If you’re trying to prove Buddhism is wrong, fine. It doesn’t work for those concerned about status or those who want their identities to outshine everybody else’s. It requires a change of fundamental thinking on your part, and you obviously don’t want to go that route. There are no cut and dry answers to your questions, which you can’t tolerate because you feel you didn’t need that level of context to live your life. You may as well tell everybody who practices medicine not to bother with all those years of study and expense because we have Web MD.
Bottom line is, if you want to overcome loneliness, you have to go among the people. A simple Buddha quote isn’t going to make your despair magically disappear. You have to change yourself instead.
Saying the world is a distraction isn’t much better than the world is an illusion. It’s essentially saying that things don’t matter, which is still another problem I had and still do with Buddhism. You still get those who claim that anything that appears doesn’t exist and says that Buddhism says so. Let’s not also forget that Buddhism also says that things only exist in your mind, so there’s nothing layered about what you speak of.
I don’t care about status or outshining people. From middle through high school I never kept up with the Joneses, I just did things I liked because I enjoyed them, not to prove anything. But even so that is NOT what Buddhism says, rather it just calls personal pursuits that don’t have to do with enlightenment as pointless and meaningless. So according to Buddhism I am not free to do my own thing if that thing isn’t the Dharma. Buddhism IS what’s ruining me, not what Buddhism claims is ruining me.
You can’t really compare Buddhism to medicine because one is a science while the other is debatable as to whether it is or not.
This has nothing to do with overcoming loneliness, but more with how Buddhism looks at the human condition as a problem to solve rather than something to experience. I am not always lonely, but when I am I don’t like to be told it’s some disease. Because that’s what Buddhism also refers to anger and other “negative” emotions, a disease.
The function of Buddhism is not to keep you, like, totally stoked about the general vibe and stuff.

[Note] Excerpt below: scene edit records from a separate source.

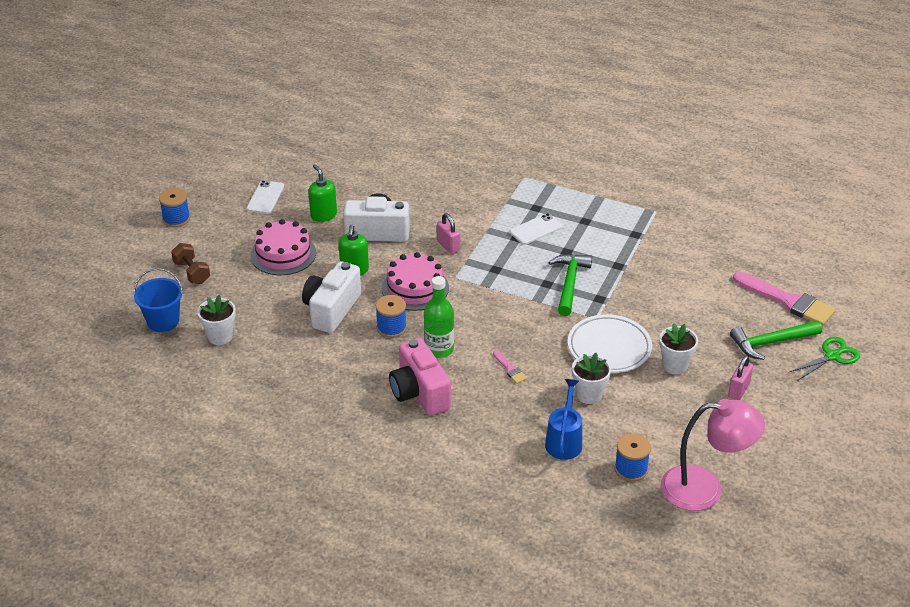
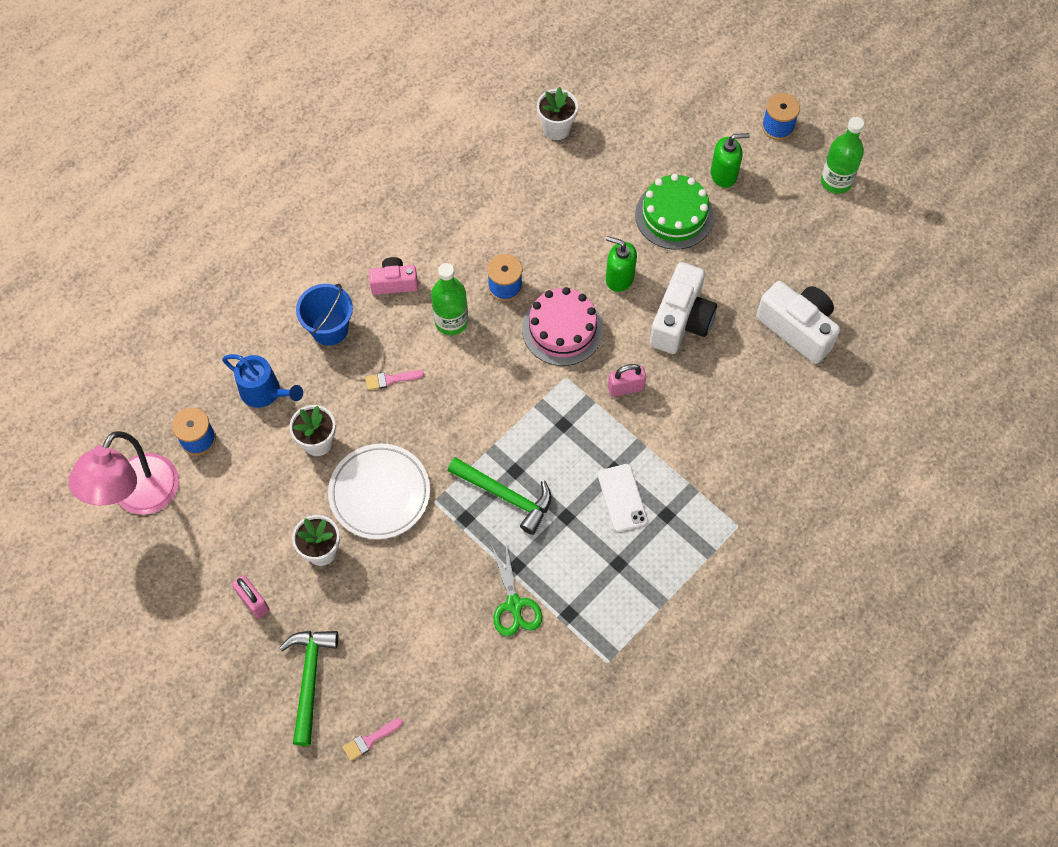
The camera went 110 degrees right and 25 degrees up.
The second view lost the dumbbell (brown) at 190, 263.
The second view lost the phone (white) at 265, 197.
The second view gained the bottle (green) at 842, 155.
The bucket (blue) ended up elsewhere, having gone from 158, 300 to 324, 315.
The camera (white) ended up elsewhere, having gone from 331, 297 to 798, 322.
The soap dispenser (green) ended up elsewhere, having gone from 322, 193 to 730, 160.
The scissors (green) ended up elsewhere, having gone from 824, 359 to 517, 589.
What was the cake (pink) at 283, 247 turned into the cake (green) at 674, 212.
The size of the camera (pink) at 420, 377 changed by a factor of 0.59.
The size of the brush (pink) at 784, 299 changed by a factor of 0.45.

Sorry, dude.
Tangible and impactful to who? The reality I observe around me is certainly tangible and impactful to me; isn’t it tangible and impactful to you? I mean yes, if you’re unable to detect reality via your senses then I agree it shouldn’t matter to you. Are you worried about there being some other entity out there, some god or whatever, that can’t tange reality? If so, why does their perception matter to you?
Mattering just means that something has an impact on something else in a meaningful way. And the reality I’m experiencing has a big impact on me in a very meaningful way. Doesn’t it have an impact on you?
That’s kind of my problem with it. It makes it seem like everything else that doesn’t follow it is “Wrong”.
I know it’s to keep Summer safe.
As a spiritual person, who’s always encouraging my friends to be more spiritual, to get more in touch with their religious background and faith community and ultimately The Godhead… this is really hard for me to say.
But forget the religious stuff. Buddhism* is not fixing your problems. Which. You. Need. To. Face. Without excuses (like “But the Buddhist principle of Whatever I Just Read means I’m screwed… so I’m giving up.”)
*at least the shallow, Philosophical Buffet Table style of “Choose-Your-Own Religious Adventure” is clearly not working for you.
Kind of hard to “just forget” when you are reminded of the “wrongness” and what you do daily.
The fault, dear Brutus, is not in our stars, but in ourselves
It’s MY fault I can’t forget, hardly seems likely.